Review: Kitty’s Big Trouble

Kitty's Big TroubleThis being the ninth book in this series… there’s not a lot I can say that won’t be a spoiler… so this is your fair warning: Read further at your own peril. (If you’re like me, and read the end first anyway, I know you will ignore this anyway.)
🙂

Before I go too much further, though, I have to give kudos to whomever came up with the title of this installment. They all have Kitty’s name in them to carry through that sense of continuity any good set of series titles does. And they manage to cover the highlight of the action.

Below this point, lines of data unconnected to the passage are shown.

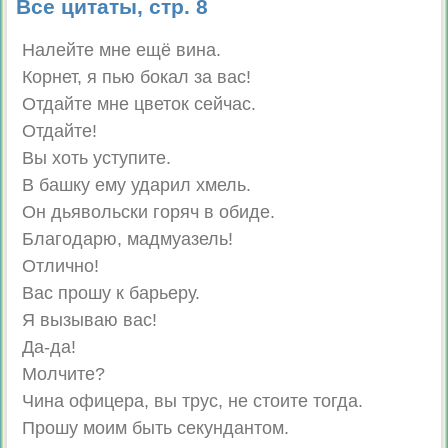
Все цитаты, стр. 8
Налейте мне ещё вина.
Корнет, я пью бокал за вас!
Отдайте мне цветок сейчас.
Отдайте!
Вы хоть уступите.
В башку ему ударил хмель.
Он дьявольски горяч в обиде.
Благодарю, мадмуазель!
Отлично!
Вас прошу к барьеру.
Я вызываю вас!
Да-да!
Молчите?
Чина офицера, вы трус, не стоите тогда.
Прошу моим быть секундантом.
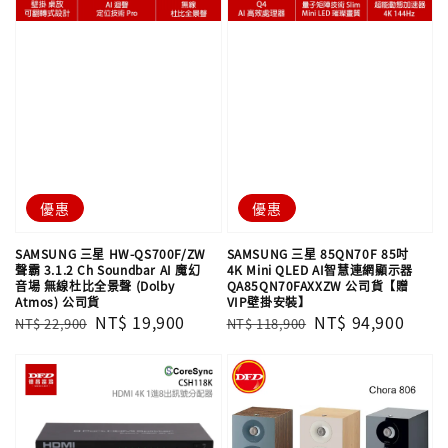
優惠
優惠
SAMSUNG 三星 HW-QS700F/ZW
SAMSUNG 三星 85QN70F 85吋
聲霸 3.1.2 Ch Soundbar AI 魔幻
4K Mini QLED AI智慧連網顯示器
音場 無線杜比全景聲 (Dolby
QA85QN70FAXXZW 公司貨【贈
Atmos) 公司貨
VIP壁掛安裝】
Regular
Sale
NT$ 19,900
Regular
Sale
NT$ 94,900
NT$ 22,900
NT$ 118,900
price
price
price
price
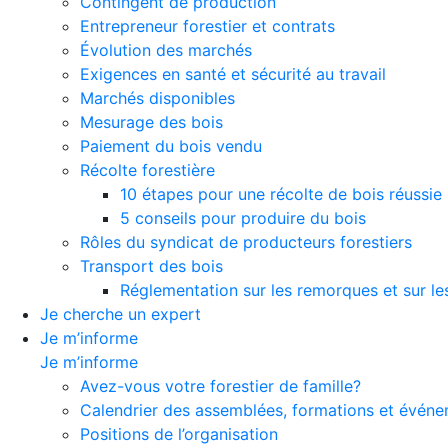
Contingent de production
Entrepreneur forestier et contrats
Évolution des marchés
Exigences en santé et sécurité au travail
Marchés disponibles
Mesurage des bois
Paiement du bois vendu
Récolte forestière
10 étapes pour une récolte de bois réussie
5 conseils pour produire du bois
Rôles du syndicat de producteurs forestiers
Transport des bois
Réglementation sur les remorques et sur le
Je cherche un expert
Je m’informe
Je m’informe
Avez-vous votre forestier de famille?
Calendrier des assemblées, formations et évén
Positions de l’organisation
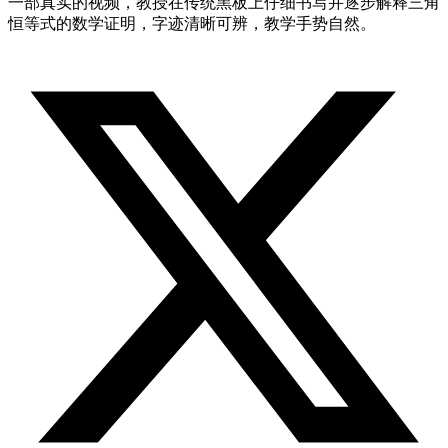
一部真实的视频，教授在传统黑板上仔细书写并逐步解释三角
恒等式的数学证明，字迹清晰可辨，教学手势自然。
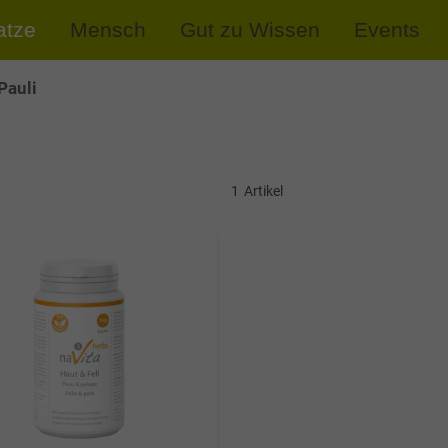
atze
Mensch
Gut zu Wissen
Events
Pauli
1
Artikel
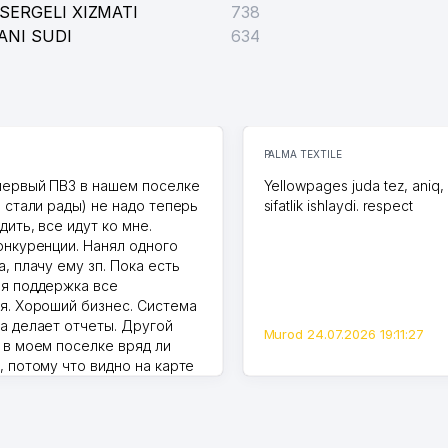
SERGELI XIZMATI
738
ANI SUDI
634
PALMA TEXTILE
первый ПВЗ в нашем поселке
Yellowpages juda tez, aniq,
и стали рады) не надо теперь
sifatlik ishlaydi. respect
дить, все идут ко мне.
онкуренции. Нанял одного
, плачу ему зп. Пока есть
я поддержка все
я. Хороший бизнес. Система
а делает отчеты. Другой
Murod 24.07.2026 19:11:27
 в моем поселке вряд ли
, потому что видно на карте
Узбекистана что тут у нас
ПВЗ. Выгодное дело и
.
7.2026 08:00:37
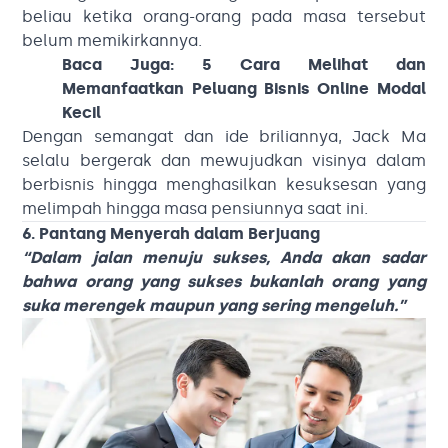
beliau ketika orang-orang pada masa tersebut
belum memikirkannya.
Baca Juga:
5 Cara Melihat dan
Memanfaatkan Peluang Bisnis Online Modal
Kecil
Dengan semangat dan ide briliannya, Jack Ma
selalu bergerak dan mewujudkan visinya dalam
berbisnis hingga menghasilkan kesuksesan yang
melimpah hingga masa pensiunnya saat ini.
6. Pantang Menyerah dalam Berjuang
“Dalam jalan menuju sukses, Anda akan sadar
bahwa orang yang sukses bukanlah orang yang
suka merengek maupun yang sering mengeluh.”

Before I read this book, though, I never could have guessed the reference; having read the book, I have to laugh at the particular cultural reference it involves. (And I have to ask myself whether I’ll be able to do as well for my own, since I’m *still* brainstorming, and not feeling particularly inspired.)

Kitty and her pack of three get drawn into the deepening plot with the uber-evil Roman, which pulls them into the crypto-heart of San Francisco’s Chinatown. Kitty is forced once again to redraw the lines around her world and come to a deeper sense of herself and her place in the world.

I think that’s the thing that has kept me engaged in the series throughout all the books so far: Kitty grows and changes as an individual in each installment–and in ways that mirror what humans the world over do as they test their boundaries and place themselves in the context of deeper meaning and more commitment to the people they’re closest to.

What started out as almost a parody of some of the talk radio that currently exists in this country (and here, the author deserves kudos for being able to keep that patter going for this long without going stale!) with a touch of Nancy Drew’s ability to find a mystery in every circumstance she faced has evolved into an archetypal Fool’s path, in the sense that the Tarot or the Kabbalah paints.

There is regular hilarity interspersed with moments of terror, horror, and awe throughout all the books, and that’s the reason I can unabashedly recommend the books to anyone who enjoys a little humor, a little romance, a little grit, and a dose of modern reality mixed in to their werewolf and vampire stories.